Work required → According to the text on the sharing economy below, how many pre-paid hotel rooms are never used?

Text block →

>> begin

This is a valid question. Even if they are successful at what they do, why should you bother choosing businesses in the sharing economy over traditional businesses?
To begin with, you’re already participating in it without realising.
At some point or another in the past, you’ll have used a business which is part of the sharing economy. At some point or another in the future, you will need to use one. Every time you do so, it’s seen as a vote of confidence through your money, thus empowering the platforms in the sharing economy and on a smaller scale, empowering the person at the other end of the transaction.
Due to the impersonal nature of many companies nowadays, using such a platform which allows you to reach out to another person is almost refreshing. Digitisation of communication is not necessarily as bad as the sensationalist headlines claim if it allows small scale transactions take place on a global scale.
Many of these traditional businesses are strict in their regulation of price and customer rights. Alternatively, the sharing economy is much more flexible by nature. For instance, there may be a T-shirt you want which costs $30 on a website, no matter what. However, you would potentially be able to make an offer or bid for it on another website and get it for half the price. A $30 T-shirt is nothing to a large manufacturer making thousands of them every day, but to a budding designer on Etsy, it has a much bigger personal impact.
Another example is when you go to book a hotel room from an online travel agent (OTA). They often only offer non-refundable options which means that, of the 250,000 hotel rooms which are pre-paid for and never used, all of the money is pocketed by the OTA or the hotel. However, you can buy people’s unwanted non-refundable hotel reservations online to make sure they get some money back on the trip they couldn’t go on, whilst also getting a good deal on your booking too.
Helping someone out by buying something you need from them is an easy step to make, and gives the individual autonomy in a seemingly corporate world.
Big corporations are getting bigger - it’s time to diversify the economic power. The most obvious purchasing option right now might be the household name you’re familiar with, but the future is shared.
How can I participate?
Money is often considered a substitute for votes of confidence. View your $10 bill as a voting slip and where you choose to spend it is an indicator of the kinds of companies you like. By choosing to spend money on a peer-to-peer platform instead of a B2C company, you’re putting your money where your values are.
If it’s financially possible for you to do so, then actively choose to support businesses which support their users. The businesses which champion their customers need to grow in order to keep offering people alternatives to the one-size-fits-all approach of the corporations.
Even if you decide not to proactively buy or sell with one of the many sharing economy platforms, the numbers indicate to a future where peer-to-peer will be the norm, where both the economic and personal benefits will challenge those of the big brands.

>> end

Stored data →
>> begin

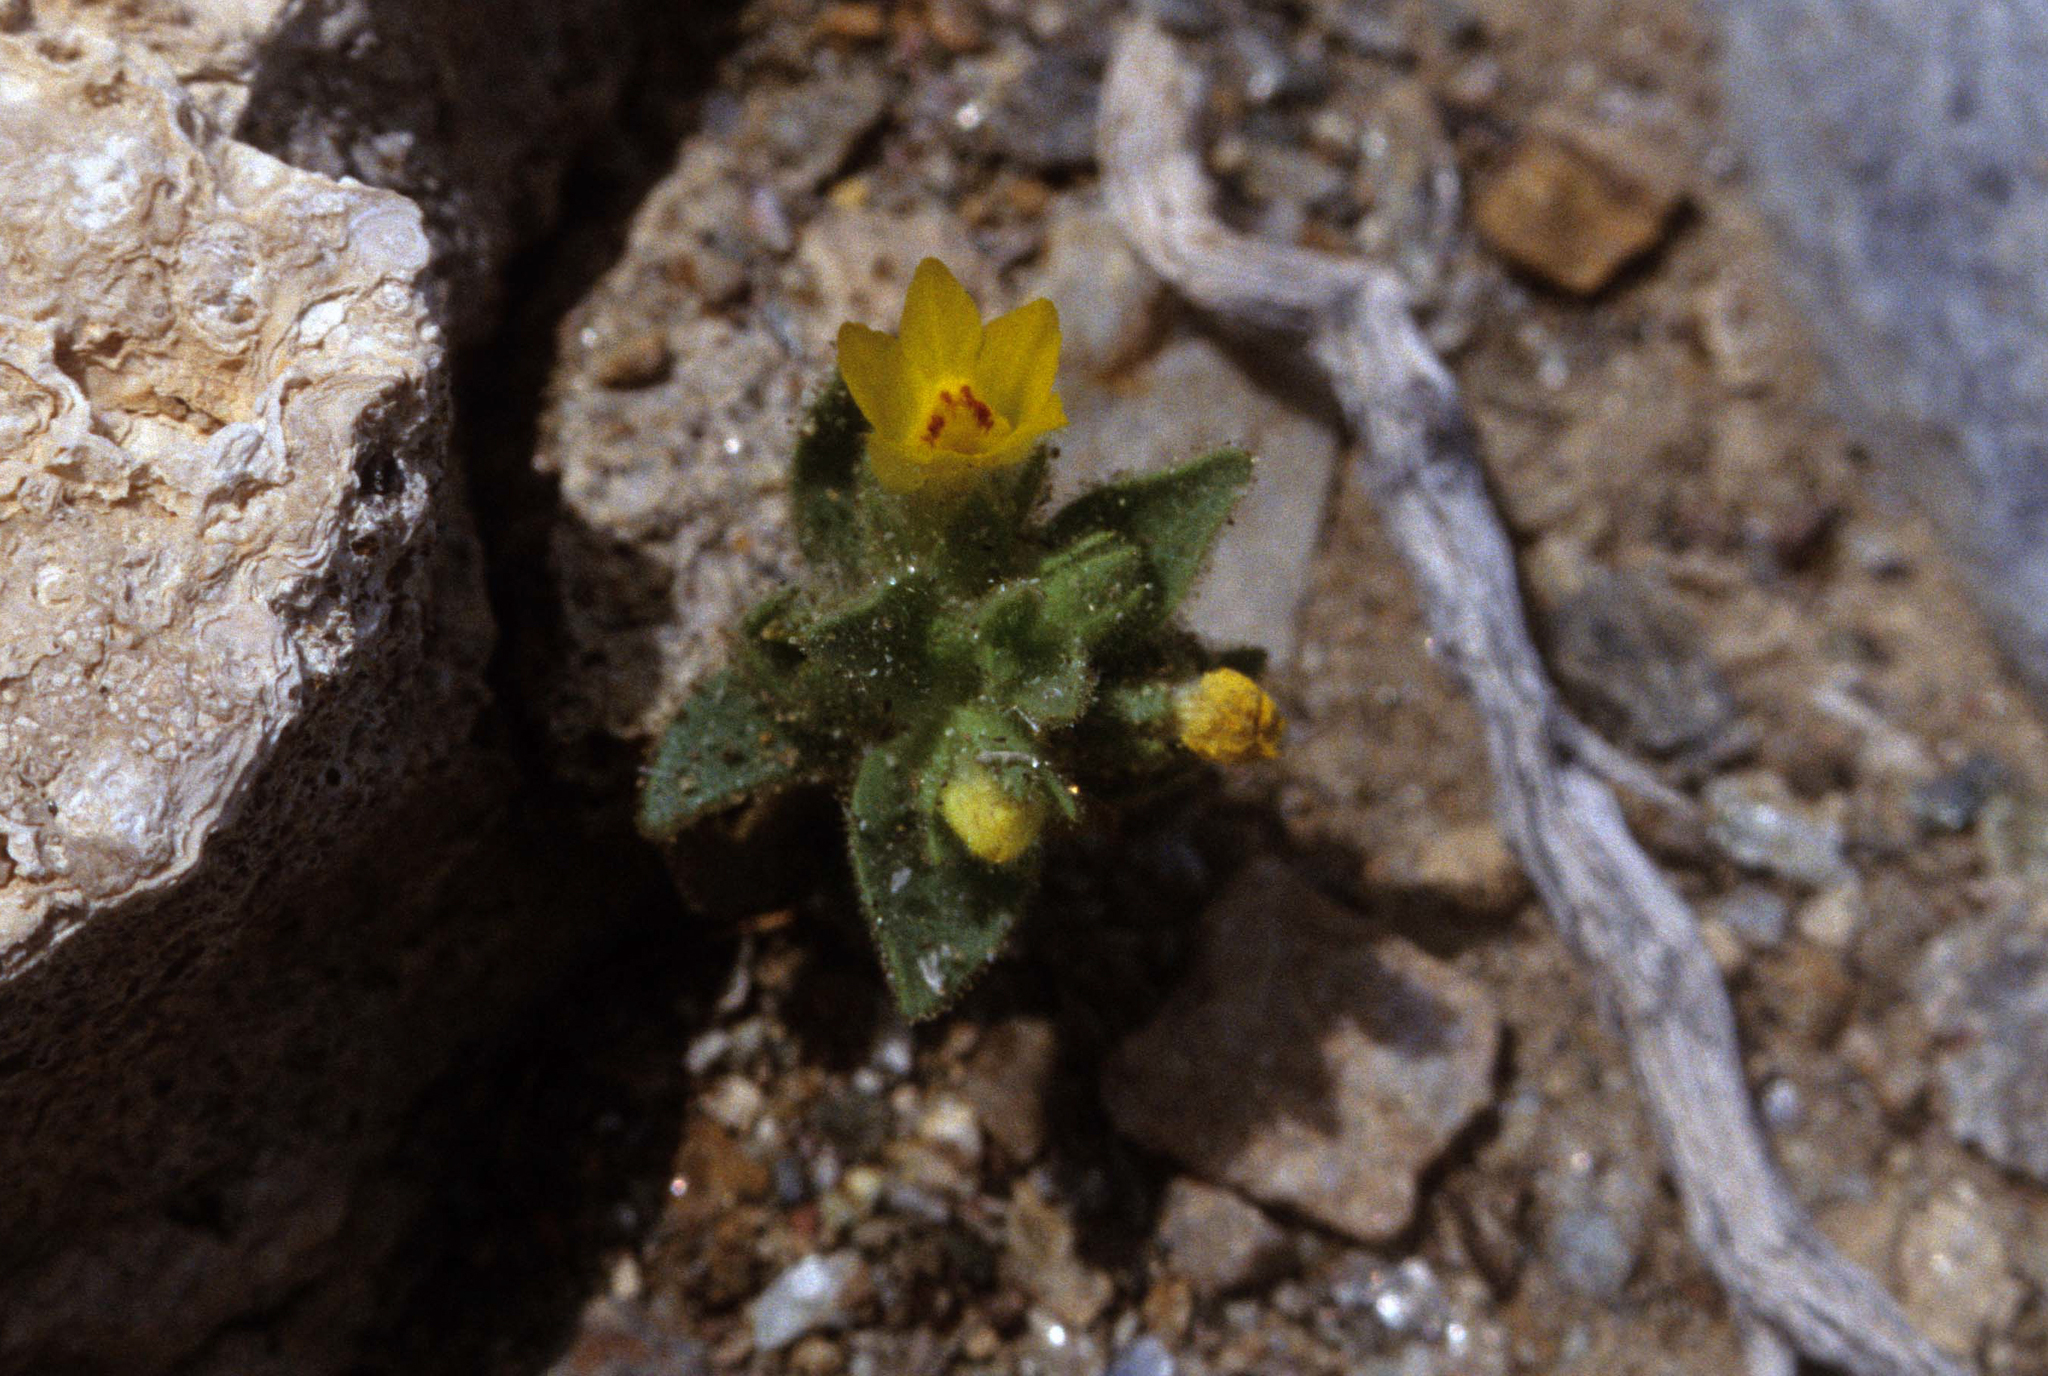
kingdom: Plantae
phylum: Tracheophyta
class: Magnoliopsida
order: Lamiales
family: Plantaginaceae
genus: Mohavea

>> end

Problem solution → 250,000